EXTRACT Block Start

Visiting The Favela Of Rocinha In Rio De Janeiro, Brazil

“There were five people killed in the past two days,” Patrick, tour guide from Be A Local, whispered to me. “Even though the cops are moving the gangs, they’re trying to get back in.”

It was sunny and 85 degrees Fahrenheit that afternoon in Rio de Janeiro. In the distance, I could see trekkers climbing Sugarloaf Mountain, hang gliders whizzing through the air and kayakers taking advantage of the calm waters and beautiful beaches. So, what was I doing spending the day wandering around one of the most notoriously dangerous places in the country, the favela of Rocinha?

The previous day, I had been hanging out with a local who had told me that she thought it was an interesting and eye-opening experience, and even she had done a favela tour. In Rio, colorful hillside favelas dot the landscape just as much as beaches and mountains. If you want to really get to know the whole personality of Rio de Janeiro, you should consider visiting one — with a tour, of course, as these places can be unsafe to enter alone.

EXTRACT Block End

▶ **ACTION ITEM**:
In the Rocinha travel piece, which company did the tour guide Patrick work for?

INFORMATION Block Start

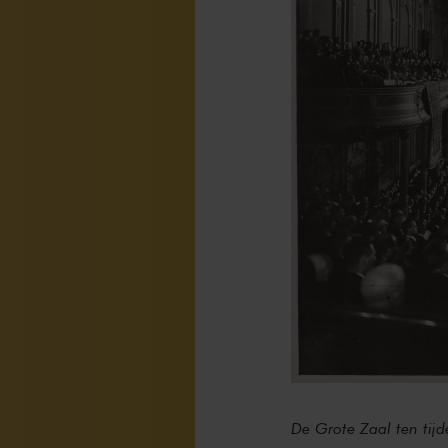
De Grote Zaal ten tij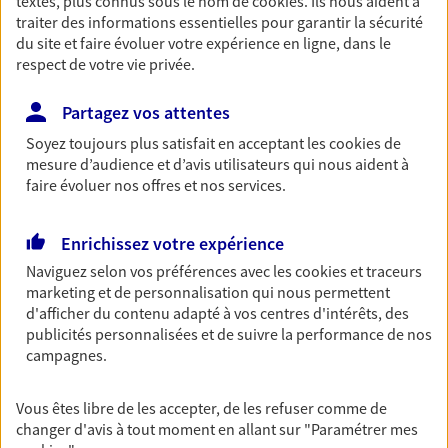
textes, plus connus sous le nom de
cookies
. Ils nous aident à
traiter des informations essentielles pour garantir la sécurité
Retraite
du site et faire évoluer votre expérience en ligne, dans le
Préparez sereinement ce nouveau chapitre de
respect de votre vie privée.
votre vie avec les conseils d'un expert. Découvrez
notre solution PER (Plan Epargne Retraite)
Partagez vos attentes
spécialement conçue pour la retraite.
Soyez toujours plus satisfait en acceptant les
cookies
de
mesure d’audience et d’avis utilisateurs qui nous aident à
Santé
faire évoluer nos offres et nos services.
Couvrez vos dépenses de santé ainsi que celles de
votre famille avec la complémentaire santé qui
Enrichissez votre expérience
vous ressemble.
Naviguez selon vos préférences avec les
cookies et traceurs
marketing et de personnalisation qui nous permettent
d'afficher du contenu adapté à vos centres d'intérêts, des
Prévoyance
publicités personnalisées et de suivre la performance de nos
Pour un avenir serein, assurez-vous avec notre
campagnes.
contrat prévoyance. Préservez vos proches en cas
d'accident ou de maladie en optant pour les
garanties incapacité temporaire totale de travail,
Vous êtes libre de les accepter, de les refuser comme de
invalidité ou de décès.
changer d'avis à tout moment en allant sur
"Paramétrer mes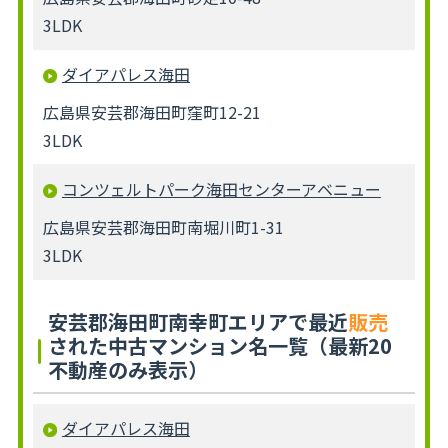
3LDK
ダイアパレス海田
広島県安芸郡海田町窪町12-21
3LDK
コンツェルトパーク海田センターアベニュー
広島県安芸郡海田町南堀川町1-31
3LDK
安芸郡海田町南幸町エリアで最近
販売
された中古マンション名一覧（最新20
不動産のみ表示）
ダイアパレス海田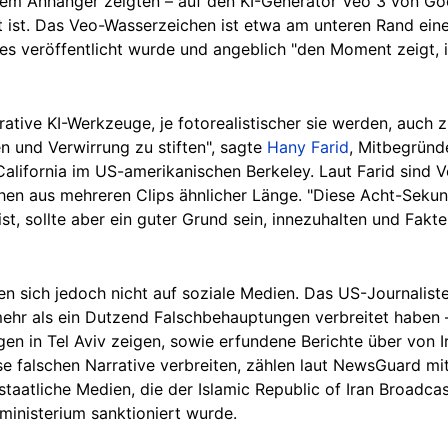
nem Anhänger zeigten – auf den KI-Generator Veo 3 von Goo
nt ist. Das Veo-Wasserzeichen ist etwa am unteren Rand eine
s veröffentlicht wurde und angeblich "den Moment zeigt, i
erative KI-Werkzeuge, je fotorealistischer sie werden, auc
n und Verwirrung zu stiften", sagte
Hany Farid
, Mitbegründ
 California im US-amerikanischen Berkeley. Laut Farid sind
hen aus mehreren Clips ähnlicher Länge. "Diese Acht-Sek
 ist, sollte aber ein guter Grund sein, innezuhalten und Fak
n sich jedoch nicht auf soziale Medien. Das US-Journalist
mehr als ein Dutzend Falschbehauptungen verbreitet haben –
en in Tel Aviv zeigen, sowie erfundene Berichte über von I
ese falschen Narrative verbreiten, zählen laut NewsGuard m
taatliche Medien, die der Islamic Republic of Iran Broadcas
ministerium sanktioniert wurde.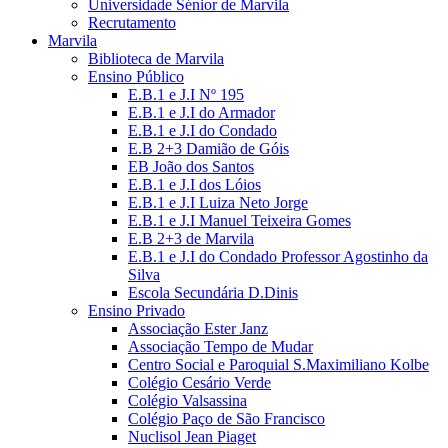
Universidade Sénior de Marvila
Recrutamento
Marvila
Biblioteca de Marvila
Ensino Público
E.B.1 e J.I Nº 195
E.B.1 e J.I do Armador
E.B.1 e J.I do Condado
E.B 2+3 Damião de Góis
EB João dos Santos
E.B.1 e J.I dos Lóios
E.B.1 e J.I Luiza Neto Jorge
E.B.1 e J.I Manuel Teixeira Gomes
E.B 2+3 de Marvila
E.B.1 e J.I do Condado Professor Agostinho da
Silva
Escola Secundária D.Dinis
Ensino Privado
Associação Ester Janz
Associação Tempo de Mudar
Centro Social e Paroquial S.Maximiliano Kolbe
Colégio Cesário Verde
Colégio Valsassina
Colégio Paço de São Francisco
Nuclisol Jean Piaget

INFORMATION Block End

▶ **RESULT**:
Be A Local